Portia laughs. ‘Help yourself,’ she says, and I get up and open the fridge.

‘Portia,’ I start to laugh. ‘Lucy would have a fit if she saw this.’ Because there is, quite simply, nothing remotely edible in the fridge. There are two shelves devoted to champagne and white wine, another devoted to bottles of mineral water, both still and sparkling, and a few tins at the back which on closer inspection reveal themselves to be – surprise, surprise – caviar.

‘What do you live on?’ I come back into the living room, shaking my head in amazement.

‘I eat out mostly,’ she says. ‘And occasionally I’ll pick something up on my way home from work.’

‘What if you have dinner parties? And I’m assuming you must have dinner parties, given the size of your dining room table.’

‘Darling,’ she says, fixing me with a mocking look, ‘what do you think caterers were invented for?’

I laugh, and then a question occurs to me. ‘Portia, I can see why you’re portrayed as a single superwoman, but why are you?’

‘Why am I what?’

‘Why
are
you single? I just don’t understand it.’

Is it my imagination or does Portia suddenly look slightly uncomfortable? ‘I just haven’t found the right person yet,’ she says breezily, but somehow I don’t believe her. Then again, this is typical of Portia. She probably has some terrible tale of loss and heartbreak which makes my dalliance with Martin look like child’s play, but this is what Portia does when she doesn’t want to talk about something: she switches off.

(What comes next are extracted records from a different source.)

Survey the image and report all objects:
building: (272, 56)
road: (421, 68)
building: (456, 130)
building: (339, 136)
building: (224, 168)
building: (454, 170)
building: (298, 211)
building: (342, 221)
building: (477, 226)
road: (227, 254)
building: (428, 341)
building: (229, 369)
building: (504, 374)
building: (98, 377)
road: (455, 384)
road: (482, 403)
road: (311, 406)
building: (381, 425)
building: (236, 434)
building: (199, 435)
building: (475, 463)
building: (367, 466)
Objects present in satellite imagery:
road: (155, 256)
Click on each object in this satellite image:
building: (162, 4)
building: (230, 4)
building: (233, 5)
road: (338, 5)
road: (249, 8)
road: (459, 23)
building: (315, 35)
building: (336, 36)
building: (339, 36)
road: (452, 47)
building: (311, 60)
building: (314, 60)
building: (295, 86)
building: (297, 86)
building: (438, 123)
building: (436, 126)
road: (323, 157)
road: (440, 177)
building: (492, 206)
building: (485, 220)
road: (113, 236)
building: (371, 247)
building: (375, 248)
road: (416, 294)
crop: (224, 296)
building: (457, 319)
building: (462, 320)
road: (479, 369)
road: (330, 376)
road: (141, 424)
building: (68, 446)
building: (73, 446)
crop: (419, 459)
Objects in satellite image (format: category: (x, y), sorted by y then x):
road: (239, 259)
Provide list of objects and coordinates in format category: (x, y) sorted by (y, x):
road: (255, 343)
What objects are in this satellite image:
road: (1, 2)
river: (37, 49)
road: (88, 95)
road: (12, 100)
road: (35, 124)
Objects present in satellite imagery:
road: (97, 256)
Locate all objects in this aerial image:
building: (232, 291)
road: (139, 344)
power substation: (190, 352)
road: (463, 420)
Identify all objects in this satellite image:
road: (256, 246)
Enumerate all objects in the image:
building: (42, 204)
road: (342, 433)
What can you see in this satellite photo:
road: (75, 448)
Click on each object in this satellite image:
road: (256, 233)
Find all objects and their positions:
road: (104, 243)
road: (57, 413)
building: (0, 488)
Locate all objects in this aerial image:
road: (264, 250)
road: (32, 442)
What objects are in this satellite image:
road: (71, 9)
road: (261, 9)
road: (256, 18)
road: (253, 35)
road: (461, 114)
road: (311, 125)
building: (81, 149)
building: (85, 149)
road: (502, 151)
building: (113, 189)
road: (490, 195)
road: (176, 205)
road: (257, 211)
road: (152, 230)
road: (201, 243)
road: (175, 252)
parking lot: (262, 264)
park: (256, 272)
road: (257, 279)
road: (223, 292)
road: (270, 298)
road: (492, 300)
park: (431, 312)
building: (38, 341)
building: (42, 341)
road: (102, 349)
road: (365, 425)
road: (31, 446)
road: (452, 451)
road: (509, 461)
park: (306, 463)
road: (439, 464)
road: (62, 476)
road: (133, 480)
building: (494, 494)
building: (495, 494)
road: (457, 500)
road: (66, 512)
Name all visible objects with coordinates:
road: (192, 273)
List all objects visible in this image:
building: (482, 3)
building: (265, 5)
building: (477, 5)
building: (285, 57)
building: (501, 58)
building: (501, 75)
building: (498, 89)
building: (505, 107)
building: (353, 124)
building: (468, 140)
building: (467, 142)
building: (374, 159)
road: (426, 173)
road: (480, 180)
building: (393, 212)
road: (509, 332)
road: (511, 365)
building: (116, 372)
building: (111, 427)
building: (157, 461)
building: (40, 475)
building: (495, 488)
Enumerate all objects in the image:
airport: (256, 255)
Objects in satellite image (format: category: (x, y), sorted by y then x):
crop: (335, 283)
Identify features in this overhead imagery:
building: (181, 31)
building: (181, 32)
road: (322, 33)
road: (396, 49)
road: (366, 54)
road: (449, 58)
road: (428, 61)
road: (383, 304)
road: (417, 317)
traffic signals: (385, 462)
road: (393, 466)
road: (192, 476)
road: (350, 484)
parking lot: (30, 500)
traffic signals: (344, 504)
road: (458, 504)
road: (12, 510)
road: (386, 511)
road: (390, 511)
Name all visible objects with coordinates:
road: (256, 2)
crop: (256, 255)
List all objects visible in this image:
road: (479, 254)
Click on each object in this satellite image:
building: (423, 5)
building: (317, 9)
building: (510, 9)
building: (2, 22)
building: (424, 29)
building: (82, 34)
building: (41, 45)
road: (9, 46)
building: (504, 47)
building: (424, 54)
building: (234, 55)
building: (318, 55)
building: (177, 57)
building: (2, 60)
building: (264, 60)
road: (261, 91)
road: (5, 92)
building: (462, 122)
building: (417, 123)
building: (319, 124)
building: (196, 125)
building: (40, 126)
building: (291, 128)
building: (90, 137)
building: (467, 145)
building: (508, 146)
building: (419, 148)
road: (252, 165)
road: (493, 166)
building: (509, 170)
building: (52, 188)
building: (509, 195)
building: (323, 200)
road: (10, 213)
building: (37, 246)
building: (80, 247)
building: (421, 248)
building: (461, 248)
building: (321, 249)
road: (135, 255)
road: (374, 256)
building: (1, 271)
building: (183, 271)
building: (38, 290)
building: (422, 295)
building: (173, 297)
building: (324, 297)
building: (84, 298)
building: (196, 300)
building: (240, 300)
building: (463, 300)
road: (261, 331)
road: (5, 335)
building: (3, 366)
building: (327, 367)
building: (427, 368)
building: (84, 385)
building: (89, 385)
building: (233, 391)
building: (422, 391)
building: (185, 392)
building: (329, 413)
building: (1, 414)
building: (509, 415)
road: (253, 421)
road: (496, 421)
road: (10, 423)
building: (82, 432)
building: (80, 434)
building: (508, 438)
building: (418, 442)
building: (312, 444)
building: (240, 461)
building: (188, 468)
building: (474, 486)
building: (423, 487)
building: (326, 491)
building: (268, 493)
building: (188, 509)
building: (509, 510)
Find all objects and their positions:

She pours some more champagne for us both, and then sits back, looking at me over the rim of her glass, and before I have a chance to ask more questions she deftly changes the subject.

‘How have these last few years been for all of you?’ she says, continuing without waiting for an answer. ‘You and Si told me a bit about your lives at the bookshop the other week, but what about Josh? Is he happy? I must say that Lucy seems… she seems
charming
. Not perhaps what I expected, but obviously the relationship works… Does it?’

‘Does it what?’

‘Does it
work
?’

‘Josh and Lucy? God, they’re amazing. Well, you’ll see for yourself later on, but they’re the most perfect couple imaginable. I know what you mean about Lucy not being what you’d expect – you should have seen the horrors he kept picking up throughout his early twenties. All these identical Sloanes called Serena who were desperate to get Josh into Daddy’s business.’

‘Lucy definitely doesn’t fit into that category,’ Portia says. ‘So how come he ended up falling for Lucy?’

I think back to the story of how Josh and Lucy met, how they fell in love, and even as I think about it I feel a slow smile spread upon my face, because after all these years, after all this time, the memory of it still warms the cockles of my heart.

Josh and Lucy, as I now tell Portia, are in no doubt that they were meant to be together, and Lucy has always been convinced that fate played a pretty strong hand, because had it not been for that skiing trip, they would never have met.

Of course I don’t tell Portia all the details. I tell her they met on a skiing trip, that Lucy was the chalet girl, that Josh was with a ghastly woman called Venetia. And then I look at my watch and let out a yelp, and we order a minicab and dash over to Josh and Lucy’s.

And throughout the entire cab journey, Portia asks me questions about Josh, about Lucy, about Max, and I’m not entirely sure why I don’t give her the full story, why I don’t tell her more, but I find myself clamming up slightly. Perhaps I’m not entirely comfortable with her interest. Perhaps I’m starting to think that Si might be right, that she might be up to something after all.